I find Woolf herself a fascinating character study. Woolf once described the fashion in which she was preparing to write her next book in this way:
"As for my next book, I am going to hold myself from writing it till I have it impending in me: grown heavy in my mind like a ripe pear; pendant, gravid, asking to be cut or it will fall."
There is something exquisite in her description of the story idea as a fruit, hanging on the vine or tree, ripening, becoming sweet, becoming ready to be harvested. The act of holding back until the right moment, until the feeling is almost too much to bear, too much to keep to oneself, is provocative and sensual in a way that appeals to my sense of how a writer should feel about his or her work. The hour I've spent writing is nothing compared to the hours upon hours I've spent mulling over the story idea, turning it this way and that, waiting for it to ripen.
It makes me sad to think of how she took her own life out of despair and hopelessness, not so much for us as her readers but for her, that her act would cause her to miss the next developing fruit. If we keep the literary faith and our emotional faith, there is always that next great novel idea and that next turn in our life that brings a new chapter and, hopefully, a new ray of light. I felt much the same way the day I heard David Foster Wallace had taken his own life. My oldest brother was a talented writer and musician, and, sadly, a severe alcoholic, who (although we are unsure of all the facts) may have had a hand in his own death.

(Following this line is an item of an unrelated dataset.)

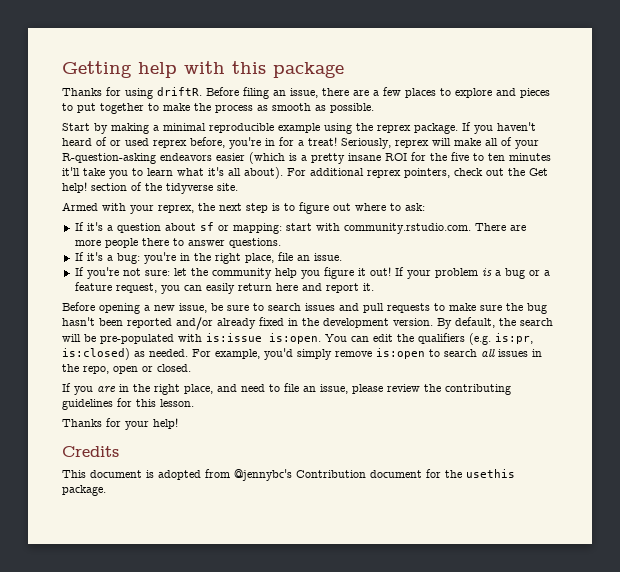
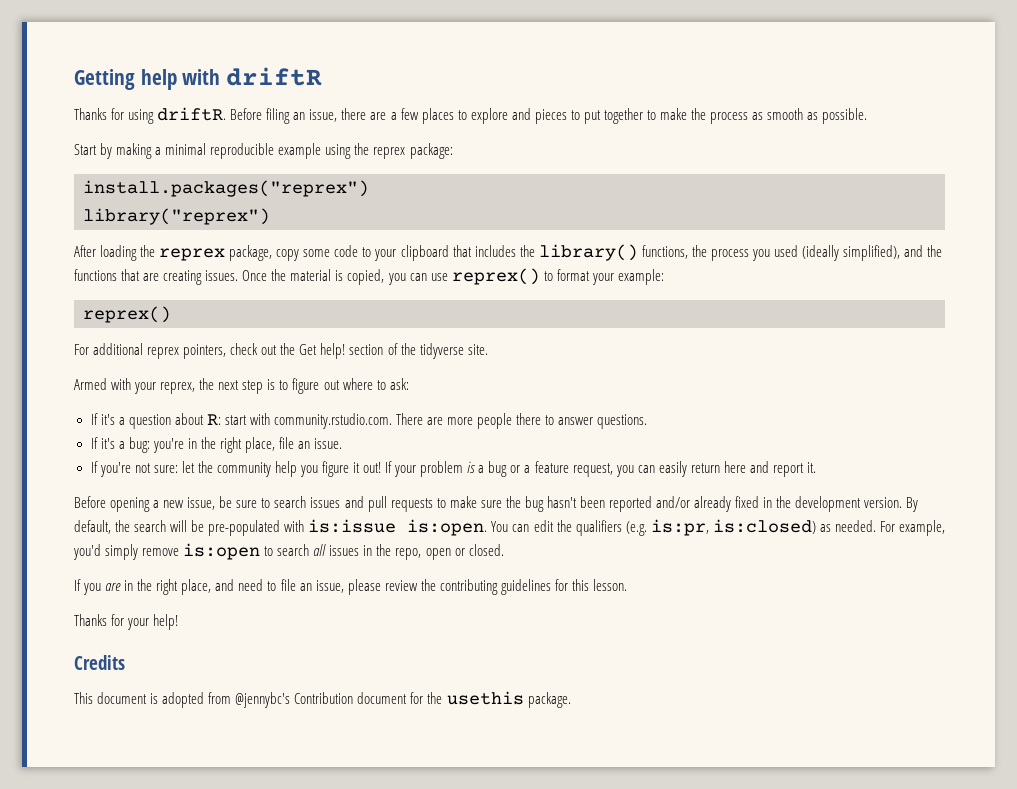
[232,61,344,78] this package -> [226,67,323,86] driftR
[414,122,536,134] [62,137,539,149] [62,152,551,164] [62,167,283,179] package. If you haven't heard of or used reprex before, you're in for a treat! Seriously, reprex will make all of your R-question-asking endeavors easier (which is a pretty insane ROI for the five to ten minutes it'll take you to learn what it's all about). -> [409,143,453,159] [83,180,369,197] [83,208,270,225] [74,244,943,261] [74,268,664,285] [83,306,171,323] package: // install.packages("reprex") // library("reprex") // After loading the reprex package, copy some code to your clipboard that includes the library() functions, the process you used (ideally simplified), and the functions that are creating issues. Once the material is copied, you can use reprex() to format your example: // reprex() //
[199,222,282,234] sf or mapping: -> [206,414,221,425] R:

Okay, I totally didn't expect to be going down this path with this entry. But here I am. While I'm resisting a strong urge to delete the last paragraph, I'll keep it.

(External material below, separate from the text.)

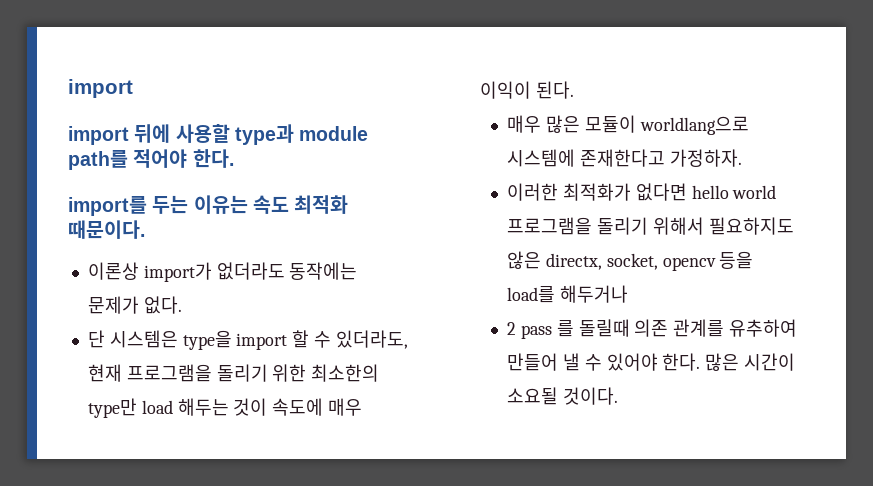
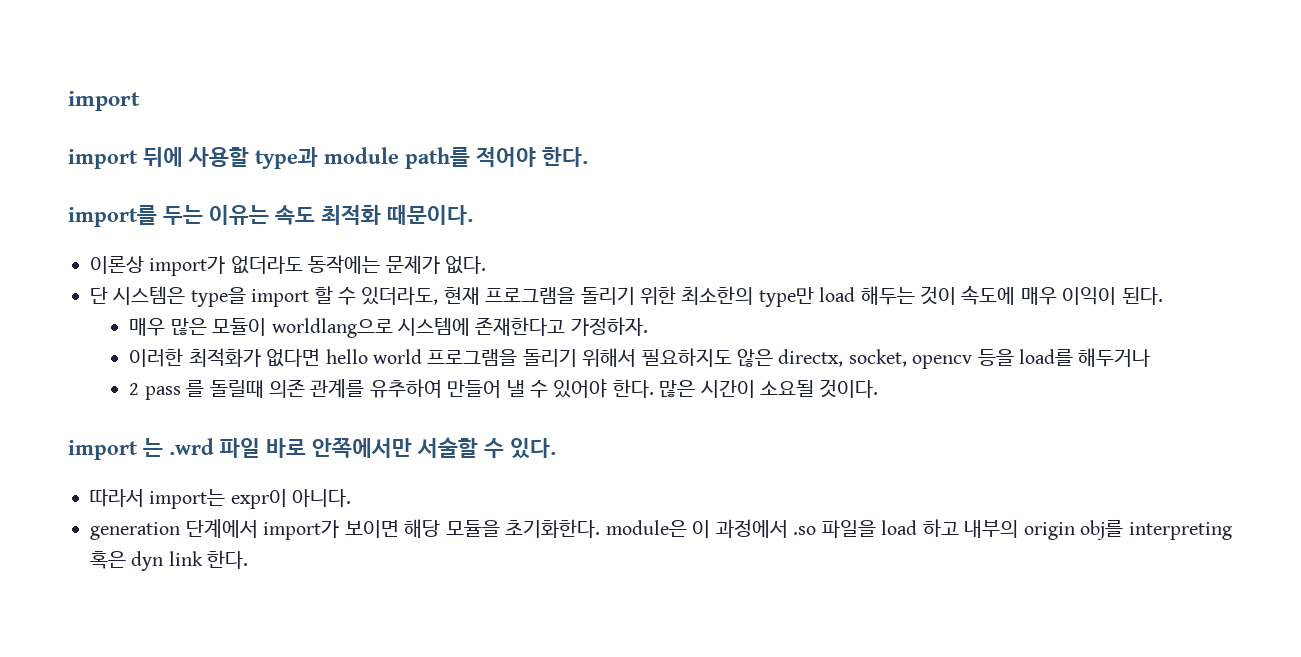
(618, 396) none -> [68,437,556,460] [90,489,352,509] [90,519,1232,540] [90,550,249,571] // import 는 .wrd 파일 바로 안쪽에서만 서술할 수 있다. // 따라서 import는 expr이 아니다. // generation 단계에서 import가 보이면 해당 모듈을 초기화한다. module은 이 과정에서 .so 파일을 load 하고 내부의 origin obj를 interpreting 혹은 dyn link 한다.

For your reading pleasure, I offer you a little taste of The Hours(which begins with Virginia Woolf's imagined last moments before walking into a river, her coat pocket weighted down with a large stone, to end her life), followed by a morsel of Woolf's Mrs. Dalloway. Enjoy.
"She herself has failed. She is not a writer at all, really; she is merely a gifted eccentric. Patches of sky shine in puddles left over from last night's rain. Her shoes sink slightly into the soft earth. She has failed, and now the voices are back, muttering indistinctly just beyond the range of her vision, behind her, here, no, turn and they've gone somewhere else. The voices are back and the headache is approaching as surely as rain, the headache that will crush whatever is she and replace her with itself." - Michael Cunningham, The Hours
"Sinking her voice, drawing Mrs. Dalloway into the shelter of a common femininity, a common pride in the illustrious qualities of husbands and their sad tendency to overwork, Lady Bradshaw (poor goose -- one didn't dislike her) murmured how, "just as we were starting, my husband was called up on the telephone, a very sad case. A young man (that is what Sir William is telling Mr. Dalloway) had killed himself. He had been in the army." Oh! thought Clarissa, in the middle of my party, here's death, she thought." - Virginia Woolf, Mrs. Dalloway
Yes, sweet Clarissa, in the middle of our fine, little party, here is death.
Keep writing, friends. Keep the faith.